Pourquoi boude-t-on la cryptomonnaie ?

PAr Zakaria Belabbes
Cryptomonnaie ©DR
Cryptomonnaie ©DR
États, banques centrales et entreprises, tous ne mettent pas en doute l’intérêt des cryptomonnaies, amplement répandues ces dernières années avec un Bitcoin au-dessus de 40.000 dollars. En passe de devenir une valeur refuge, cette monnaie atypique est désormais prise au sérieux. Mais certains pays hésitent à franchir le pas. C’est le cas du Maroc qui interdit toute transaction en cryptos depuis 2017. Simple posture conservatrice ou prudence par rapport aux risques liés à ces monnaies virtuelles? Décryptage.

Tandis que certaines formes plus anciennes de cryptomonnaie existent depuis les années 80, la plupart des gens n’ont connu la cryptomonnaie qu’à travers l’évolution fulgurante du Bitcoin. Fondée en 2008 dans des circonstances mystérieuses, cette monnaie purement numérique, sans chef ni gouvernement pour la diriger, est connue par ses tours de montagnes russes aux proportions vertigineuses, créant au passage de nombreux “nouveaux riches”.

Imaginez quelle serait votre situation financière (et la mienne!) si vous aviez acheté pour quelques dizaines de dollars 10 Bitcoins en 2013. Le 1er octobre 2013 très exactement. Ce jour-là, une seule pièce coûtait environ 196 dollars. Au moment de l’écriture de cet article, un Bitcoin vaut plus de 50.000 dollars, ce qui signifie que votre investissement initial vaudrait désormais plus de 500.000 dollars, l’équivalent d’environ 4 millions et quelques milliers de dirhams! Votre vie serait aujourd’hui radicalement différente grâce à vos nouvelles possibilités financières. Bien sûr, vous auriez dû lâcher l'envie de retenir vos Bitcoins lorsqu’il a atteint 20.000 dollars pour la première fois en 2018, puis il faudrait à nouveau lâcher prise quand il est tombé en dessous de 4.000 dollars en 2019.

 

Le bitcoin pas “encore” une devise

Mais en tout cas, la furie du Bitcoin continue. La finance traditionnelle prend désormais cette monnaie très au sérieux et commence à y placer ses économies. Cependant, certains pays ne les considèrent pas comme les bienvenues dans leur système financier. C’est le cas du Maroc.

Contacté par BAB pour clarifier sa position sur les cryptomonnaies au Maroc, Bank Al Maghrib (BAM) a tout d’abord retenu, dans une réponse envoyée par mail, l’appellation “crypto-actifs” pour désigner ces monnaies virtuelles telles que le Bitcoin, étant donné que “celles-ci ne remplissent pas les fonctions dévolues à une monnaie ayant cours légal”. 
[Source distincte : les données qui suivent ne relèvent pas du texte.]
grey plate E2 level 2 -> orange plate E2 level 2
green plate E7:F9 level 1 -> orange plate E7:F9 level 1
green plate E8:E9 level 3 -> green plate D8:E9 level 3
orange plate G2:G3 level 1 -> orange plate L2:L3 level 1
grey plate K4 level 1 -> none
BAM a insisté sur le fait que sa position s’inscrit dans le cadre des directives de la Banque des règlements internationaux (BRI) et celle du Groupe des vingt (G20) sur la réglementation des crypto-actifs. Les dirigeants de G20 ont confirmé que les crypto-actifs peuvent apporter “des avantages significatifs au système financier et à l'économie en général”, mais que les gouvernements doivent rester vigilants, même si ce nouveau type d'actifs ne représente toujours pas une menace pour la stabilité financière mondiale.
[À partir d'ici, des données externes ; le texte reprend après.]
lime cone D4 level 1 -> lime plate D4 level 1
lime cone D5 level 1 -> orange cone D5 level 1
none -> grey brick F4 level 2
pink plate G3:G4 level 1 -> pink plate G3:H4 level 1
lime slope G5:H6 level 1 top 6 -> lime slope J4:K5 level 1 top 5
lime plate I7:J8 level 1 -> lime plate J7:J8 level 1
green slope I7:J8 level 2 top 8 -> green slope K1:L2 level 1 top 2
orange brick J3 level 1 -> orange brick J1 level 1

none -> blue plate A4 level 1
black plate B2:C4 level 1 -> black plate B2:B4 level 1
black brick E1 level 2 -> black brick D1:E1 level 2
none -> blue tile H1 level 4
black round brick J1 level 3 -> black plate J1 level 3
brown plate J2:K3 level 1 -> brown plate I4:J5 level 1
À cet effet, Bank Al-Maghrib rappelle qu’elle a émis en 2017 un avertissement sur les risques liés à l'utilisation des monnaies virtuelles étant donné qu’elles ne sont pas réglementées, en collaboration avec le ministère des Finances et l'autorité de marché. 

Par ailleurs, l’Office des changes a officiellement annoncé en novembre 2017 que les transactions effectuées via des monnaies virtuelles constituent “une infraction à la réglementation des changes, passible de sanctions”.

L’Office a également exhorté les particuliers à se conformer aux dispositions de la réglementation des changes stipulant que les transactions financières avec les étrangers doivent être effectuées par le biais d'intermédiaires autorisés et avec des devises étrangères cotées par BAM. Donc oui, l’utilisation des monnaies électroniques au Maroc est interdite.

 

Les bitcoiners marocains dans l'ombre

Ainsi, l’usage des cryptos existe de façon illégale. Peu importe qu’on soit un expert ou un novice dans le monde des cryptos, il faut se doter d’un VPN pour trader depuis un autre pays qui autorise les Bitcoins. Mais le problème n’est pas là.

“Vous ne devriez pas avoir peur d’utiliser le Bitcoin, mais vous devriez plutôt vous familiariser avec son fonctionnement”, explique Alexis Roussel, co-fondateur de la plateforme de trading de cryptos bity.com et ancien président du Parti pirate suisse.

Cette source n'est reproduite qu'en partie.